If there are authors who have just one story in mind, in development, or in progress – I haven’t met them yet. I have also not met Harper Lee but, given “Go Set a Watchman”, she won’t stand as an exception either. Neither can I.
Although I’m chiefly working on “A Song Heard in the Future” when I’m not working on Pandora’s Pets sculpture, there are two other novels cooking gently in the background. There is also the pleasure and honour of serving as co-author to Leanna Renee Hieber for a fair number of other books. Ms. Hieber has several novels on her brilliant mind as well – some with me in a contributory role and some without.

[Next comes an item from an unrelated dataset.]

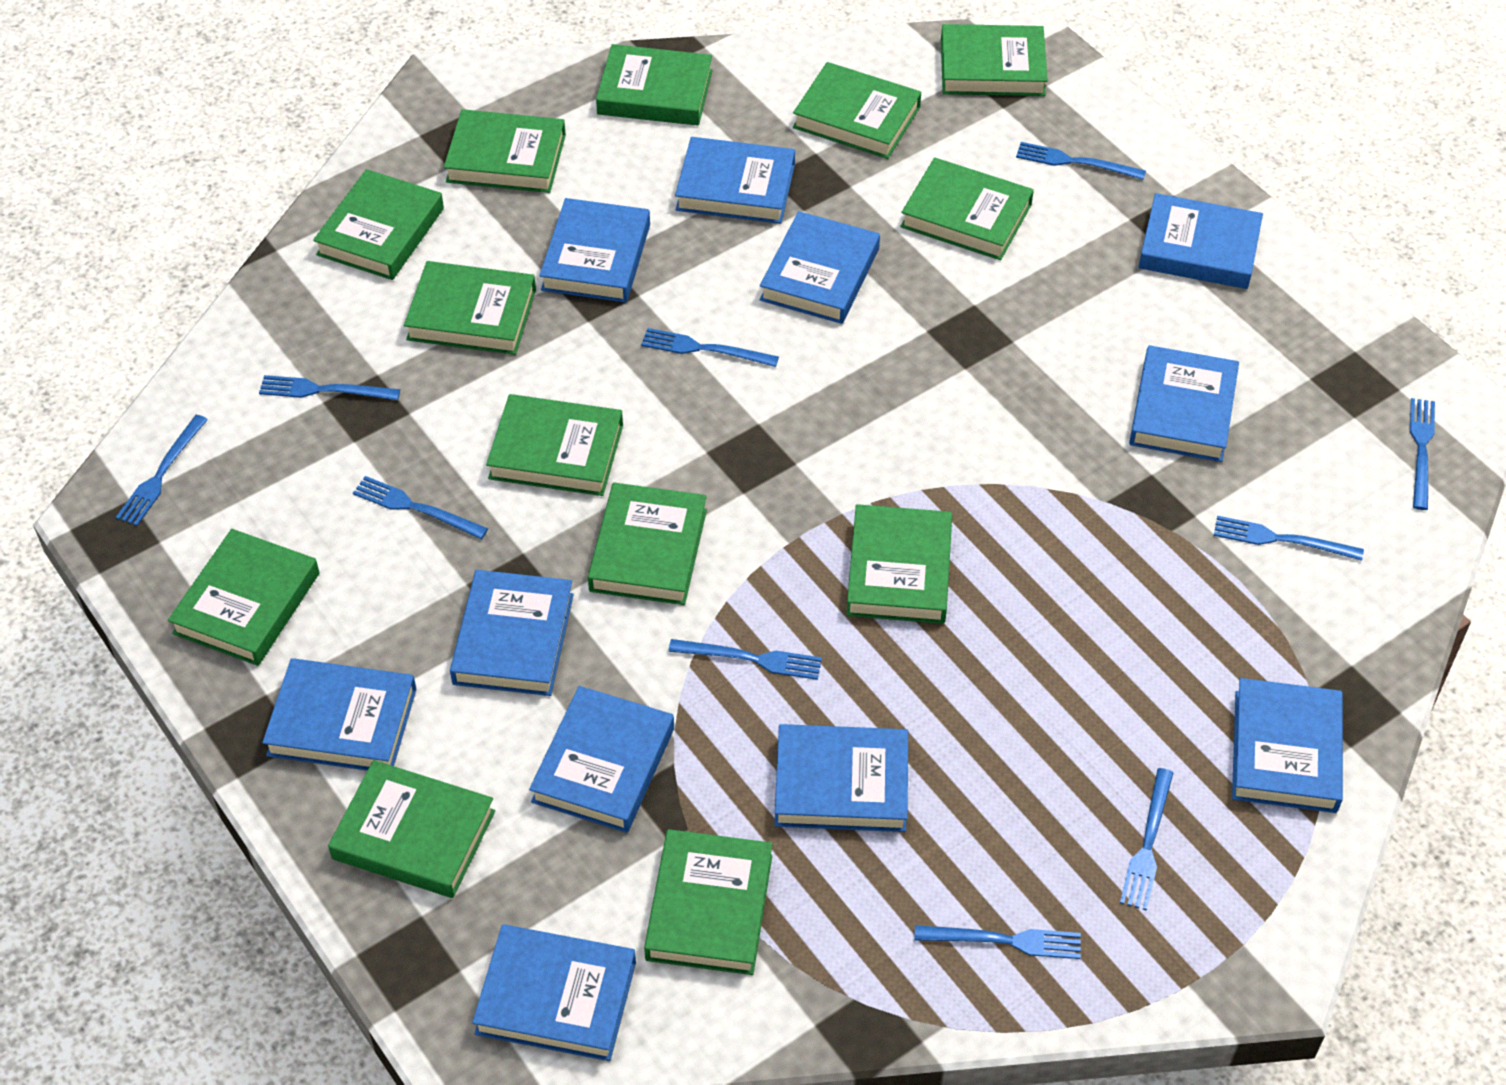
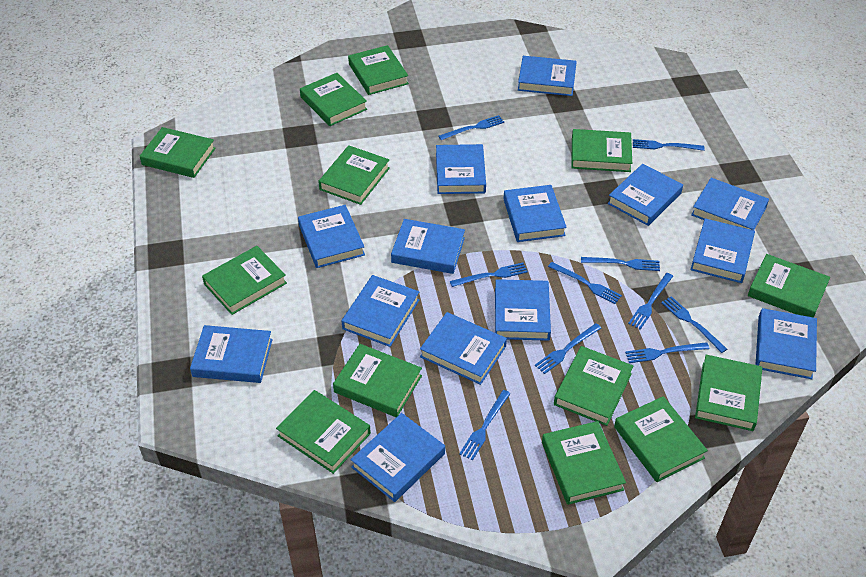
blue book: 11 -> 14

When the Muse makes her visits with economy in mind and brings an idea for each disguised as part of only one novel it can be a puzzling experience. For example, British anti-aircraft gunners were known to pose with wreckage of Nazi planes they’d shot down (if the crash site could be found).
Imagine such a scene with the oar of a trireme instead of part of an aircraft. That is in essence what the Muse did today – but in a much more vague manner.
It can take a while to discern the intent of the Muse when she’s sent a Tweet rather than a lengthy email. What part is the oar and goes in “Song” and which part belongs in a WWII story I have in mind took some while. It was sifting through wreckage, if you will.
There’s some difficulty, however, in reminding each story of the priority you’ve decided for them. Saying “No.” to inspiration is generally not the best approach for an artist, I would suppose.
Maybe “creative process” should be plural.